Scene difference descriptions
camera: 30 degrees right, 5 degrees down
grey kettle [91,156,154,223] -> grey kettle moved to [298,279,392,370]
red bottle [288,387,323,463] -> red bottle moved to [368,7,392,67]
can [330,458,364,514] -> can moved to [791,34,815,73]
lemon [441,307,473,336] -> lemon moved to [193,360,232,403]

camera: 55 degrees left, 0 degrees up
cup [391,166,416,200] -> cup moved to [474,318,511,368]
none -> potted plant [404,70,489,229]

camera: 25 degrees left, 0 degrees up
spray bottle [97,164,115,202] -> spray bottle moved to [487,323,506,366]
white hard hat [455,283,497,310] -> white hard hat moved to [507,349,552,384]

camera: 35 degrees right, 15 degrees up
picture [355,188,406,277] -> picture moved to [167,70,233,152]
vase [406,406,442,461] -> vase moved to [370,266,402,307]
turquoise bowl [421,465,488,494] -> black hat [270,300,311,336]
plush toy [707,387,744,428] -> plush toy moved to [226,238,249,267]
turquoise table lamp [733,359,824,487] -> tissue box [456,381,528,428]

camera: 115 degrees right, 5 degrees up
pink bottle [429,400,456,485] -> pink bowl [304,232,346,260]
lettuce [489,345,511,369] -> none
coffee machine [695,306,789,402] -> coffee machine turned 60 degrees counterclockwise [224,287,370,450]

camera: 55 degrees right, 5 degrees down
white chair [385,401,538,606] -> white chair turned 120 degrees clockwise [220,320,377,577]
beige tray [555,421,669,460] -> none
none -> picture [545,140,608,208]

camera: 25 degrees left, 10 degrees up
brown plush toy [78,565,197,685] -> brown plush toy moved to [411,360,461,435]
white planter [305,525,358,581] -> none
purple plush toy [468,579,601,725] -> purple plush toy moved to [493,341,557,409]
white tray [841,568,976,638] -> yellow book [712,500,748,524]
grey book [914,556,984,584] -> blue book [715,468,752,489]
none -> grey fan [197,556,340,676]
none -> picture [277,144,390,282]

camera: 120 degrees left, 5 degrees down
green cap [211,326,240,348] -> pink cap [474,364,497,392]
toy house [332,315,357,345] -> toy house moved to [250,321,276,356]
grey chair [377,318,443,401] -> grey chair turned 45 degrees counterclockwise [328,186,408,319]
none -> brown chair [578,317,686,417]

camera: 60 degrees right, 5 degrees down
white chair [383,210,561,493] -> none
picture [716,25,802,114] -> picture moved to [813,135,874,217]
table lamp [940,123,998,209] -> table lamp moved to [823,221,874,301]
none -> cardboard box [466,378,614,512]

▸ Aim of the task
Without leaving anything out, output all of the data above exactly.

▸ Response area
camera: 30 degrees right, 5 degrees down
grey kettle [91,156,154,223] -> grey kettle moved to [298,279,392,370]
red bottle [288,387,323,463] -> red bottle moved to [368,7,392,67]
can [330,458,364,514] -> can moved to [791,34,815,73]
lemon [441,307,473,336] -> lemon moved to [193,360,232,403]

camera: 55 degrees left, 0 degrees up
cup [391,166,416,200] -> cup moved to [474,318,511,368]
none -> potted plant [404,70,489,229]

camera: 25 degrees left, 0 degrees up
spray bottle [97,164,115,202] -> spray bottle moved to [487,323,506,366]
white hard hat [455,283,497,310] -> white hard hat moved to [507,349,552,384]

camera: 35 degrees right, 15 degrees up
picture [355,188,406,277] -> picture moved to [167,70,233,152]
vase [406,406,442,461] -> vase moved to [370,266,402,307]
turquoise bowl [421,465,488,494] -> black hat [270,300,311,336]
plush toy [707,387,744,428] -> plush toy moved to [226,238,249,267]
turquoise table lamp [733,359,824,487] -> tissue box [456,381,528,428]

camera: 115 degrees right, 5 degrees up
pink bottle [429,400,456,485] -> pink bowl [304,232,346,260]
lettuce [489,345,511,369] -> none
coffee machine [695,306,789,402] -> coffee machine turned 60 degrees counterclockwise [224,287,370,450]

camera: 55 degrees right, 5 degrees down
white chair [385,401,538,606] -> white chair turned 120 degrees clockwise [220,320,377,577]
beige tray [555,421,669,460] -> none
none -> picture [545,140,608,208]

camera: 25 degrees left, 10 degrees up
brown plush toy [78,565,197,685] -> brown plush toy moved to [411,360,461,435]
white planter [305,525,358,581] -> none
purple plush toy [468,579,601,725] -> purple plush toy moved to [493,341,557,409]
white tray [841,568,976,638] -> yellow book [712,500,748,524]
grey book [914,556,984,584] -> blue book [715,468,752,489]
none -> grey fan [197,556,340,676]
none -> picture [277,144,390,282]

camera: 120 degrees left, 5 degrees down
green cap [211,326,240,348] -> pink cap [474,364,497,392]
toy house [332,315,357,345] -> toy house moved to [250,321,276,356]
grey chair [377,318,443,401] -> grey chair turned 45 degrees counterclockwise [328,186,408,319]
none -> brown chair [578,317,686,417]

camera: 60 degrees right, 5 degrees down
white chair [383,210,561,493] -> none
picture [716,25,802,114] -> picture moved to [813,135,874,217]
table lamp [940,123,998,209] -> table lamp moved to [823,221,874,301]
none -> cardboard box [466,378,614,512]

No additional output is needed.